The Global Warming Potential (GWP) of refrigerants is an easily overlooked component of HVAC carbon inventory. R-410A has a GWP of 2,088 (equivalent to 2,088 times CO₂), meaning even small leakages produce significant carbon emission equivalents. This is also the core driver behind the global acceleration to transition from high-GWP refrigerants to low-GWP alternatives (such as R-32 GWP=675, R-290 GWP=3)[3].

3. Five Key HVAC Decarbonization Strategies

  • Reduce Cooling Demand: Improve building envelope insulation, shading design, and high-efficiency lighting (reduce internal heat gains), addressing HVAC loads at the source
  • Improve Equipment Efficiency: Adopt high-IPLV chillers, magnetic bearing compressors, and high-efficiency VRF systems to reduce electricity consumption per refrigeration ton
  • Smart Control Optimization: Implement AI-driven optimization controls (as explored in this website's AI HVAC series), enabling systems to operate efficiently even under part-load conditions
  • Low-GWP Refrigerant Transition: Prioritize equipment using R-32 or natural refrigerants during equipment replacement to reduce fugitive refrigerant carbon emissions
  • Renewable Energy Integration: Combine rooftop solar power generation with battery/ice storage systems to increase the proportion of on-site green energy consumption[4]

4. The Role of Heat Pump Technology in Net-Zero

Heat pumps are the only technology within HVAC systems that can simultaneously provide cooling and heating, with heating-mode COP reaching 3–5, far superior to electric heating or gas boilers.

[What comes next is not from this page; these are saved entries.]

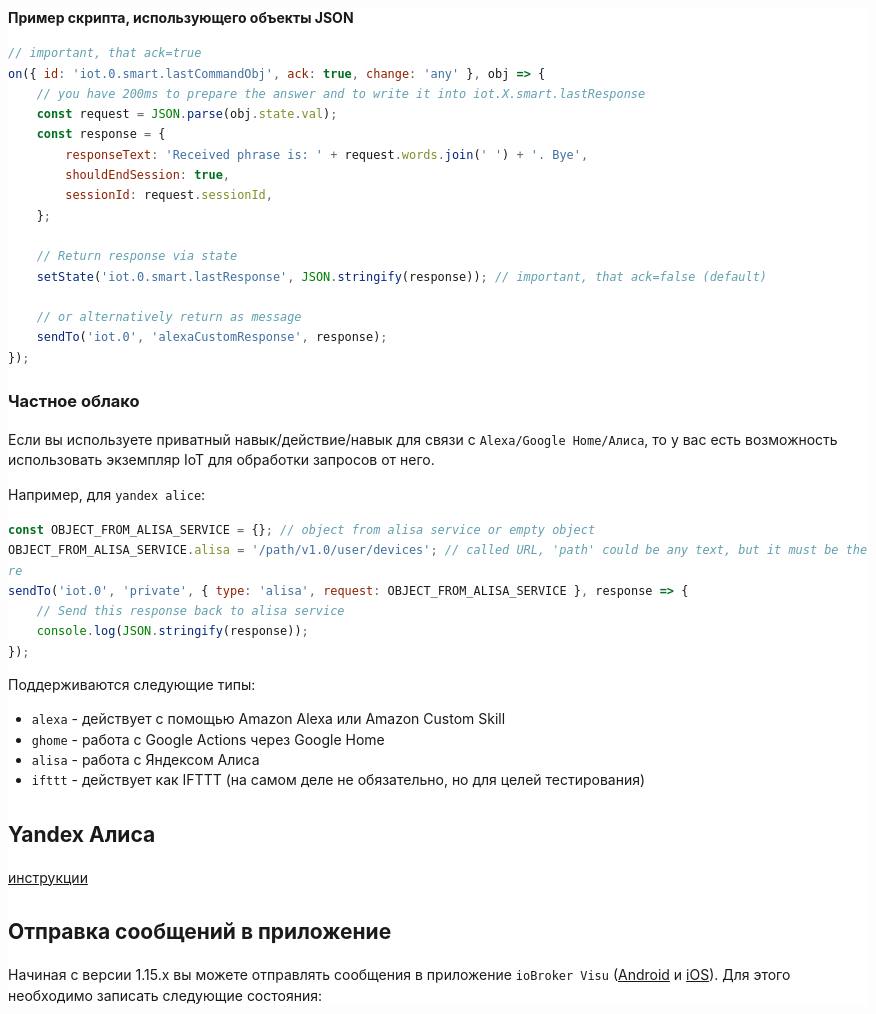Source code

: **Пример скрипта, использующего объекты JSON**

```js
// important, that ack=true
on({ id: 'iot.0.smart.lastCommandObj', ack: true, change: 'any' }, obj => {
    // you have 200ms to prepare the answer and to write it into iot.X.smart.lastResponse
    const request = JSON.parse(obj.state.val);
    const response = {
        responseText: 'Received phrase is: ' + request.words.join(' ') + '. Bye',
        shouldEndSession: true,
        sessionId: request.sessionId,
    };

    // Return response via state
    setState('iot.0.smart.lastResponse', JSON.stringify(response)); // important, that ack=false (default)

    // or alternatively return as message
    sendTo('iot.0', 'alexaCustomResponse', response);
});
```

### Частное облако
Если вы используете приватный навык/действие/навык для связи с `Alexa/Google Home/Алиса`, то у вас есть возможность использовать экземпляр IoT для обработки запросов от него.

Например, для `yandex alice`:

```js
const OBJECT_FROM_ALISA_SERVICE = {}; // object from alisa service or empty object
OBJECT_FROM_ALISA_SERVICE.alisa = '/path/v1.0/user/devices'; // called URL, 'path' could be any text, but it must be there
sendTo('iot.0', 'private', { type: 'alisa', request: OBJECT_FROM_ALISA_SERVICE }, response => {
    // Send this response back to alisa service
    console.log(JSON.stringify(response));
});
```

Поддерживаются следующие типы:

- `alexa` - действует с помощью Amazon Alexa или Amazon Custom Skill
- `ghome` - работа с Google Actions через Google Home
- `alisa` - работа с Яндексом Алиса
- `ifttt` - действует как IFTTT (на самом деле не обязательно, но для целей тестирования)

## Yandex Алиса
[инструкции](doc/alisa.md)

## Отправка сообщений в приложение
Начиная с версии 1.15.x вы можете отправлять сообщения в приложение `ioBroker Visu` ([Android](https://play.google.com/store/apps/details?id=com.iobroker.visu) и [iOS](https://apps.apple.com/de/app/iobroker-visu/id1673095774)).
Для этого необходимо записать следующие состояния:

In net-zero buildings, air-source and ground-source heat pump applications will be upgraded from "optional solution" to "preferred solution"[5]. Taiwan's climate conditions favor year-round air-source heat pump operation, particularly in hotels, hospitals, and other buildings with simultaneous cooling and hot water demands, where heat pump heat recovery benefits are significant.

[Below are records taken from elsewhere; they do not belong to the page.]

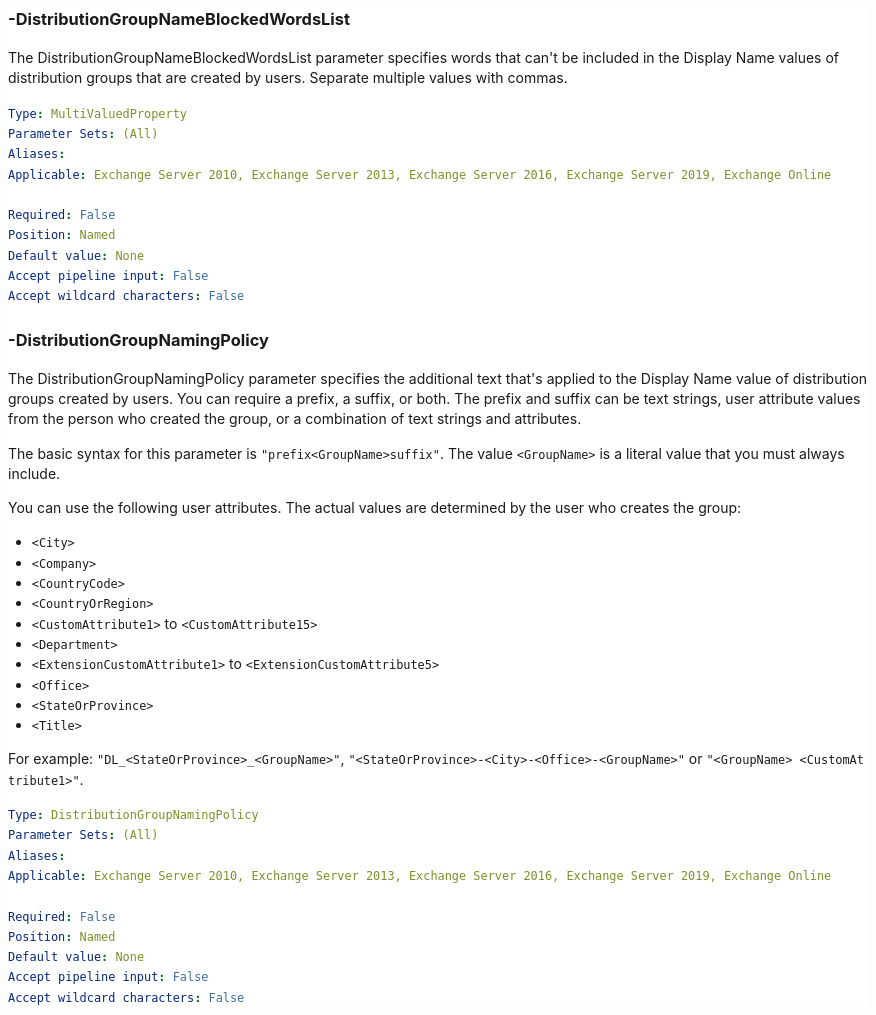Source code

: ### -DistributionGroupNameBlockedWordsList
The DistributionGroupNameBlockedWordsList parameter specifies words that can't be included in the Display Name values of distribution groups that are created by users. Separate multiple values with commas.

```yaml
Type: MultiValuedProperty
Parameter Sets: (All)
Aliases:
Applicable: Exchange Server 2010, Exchange Server 2013, Exchange Server 2016, Exchange Server 2019, Exchange Online

Required: False
Position: Named
Default value: None
Accept pipeline input: False
Accept wildcard characters: False
```

### -DistributionGroupNamingPolicy
The DistributionGroupNamingPolicy parameter specifies the additional text that's applied to the Display Name value of distribution groups created by users. You can require a prefix, a suffix, or both. The prefix and suffix can be text strings, user attribute values from the person who created the group, or a combination of text strings and attributes.

The basic syntax for this parameter is `"prefix<GroupName>suffix"`. The value `<GroupName>` is a literal value that you must always include.

You can use the following user attributes. The actual values are determined by the user who creates the group:

- `<City>`
- `<Company>`
- `<CountryCode>`
- `<CountryOrRegion>`
- `<CustomAttribute1>` to `<CustomAttribute15>`
- `<Department>`
- `<ExtensionCustomAttribute1>` to `<ExtensionCustomAttribute5>`
- `<Office>`
- `<StateOrProvince>`
- `<Title>`

For example: `"DL_<StateOrProvince>_<GroupName>"`, `"<StateOrProvince>-<City>-<Office>-<GroupName>"` or `"<GroupName> <CustomAttribute1>"`.

```yaml
Type: DistributionGroupNamingPolicy
Parameter Sets: (All)
Aliases:
Applicable: Exchange Server 2010, Exchange Server 2013, Exchange Server 2016, Exchange Server 2019, Exchange Online

Required: False
Position: Named
Default value: None
Accept pipeline input: False
Accept wildcard characters: False
```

5. Building Net-Zero Competencies for HVAC Engineers

The net-zero era places new capability requirements on HVAC engineers:

  • Carbon Inventory Capability: Understanding ISO 14064 greenhouse gas inventory standards and calculating HVAC system carbon emissions
  • Whole-Life Carbon Analysis: Carbon footprint assessment across the entire lifecycle from equipment manufacturing, transportation, installation, operation, to decommissioning
  • Regulatory Tracking: Closely following regulatory developments in building energy efficiency ratings, carbon fee collection, and refrigerant controls
  • Cross-System Integration: HVAC is no longer a standalone system — it requires integrated design with electrical, renewable energy, and energy storage systems

Conclusion

From EEWH green building labels, energy efficiency subsidies, ESCO performance contracting to the 2050 net-zero pathway — this four-article series depicts the policy evolution of building energy efficiency from "voluntary" to "mandatory" and from "energy saving" to "net-zero." HVAC engineers stand at the core of this transformation: every design decision, every equipment selection, and every control strategy determines a building's carbon emission trajectory for decades to come. This is not merely a technical challenge — it is a generational responsibility.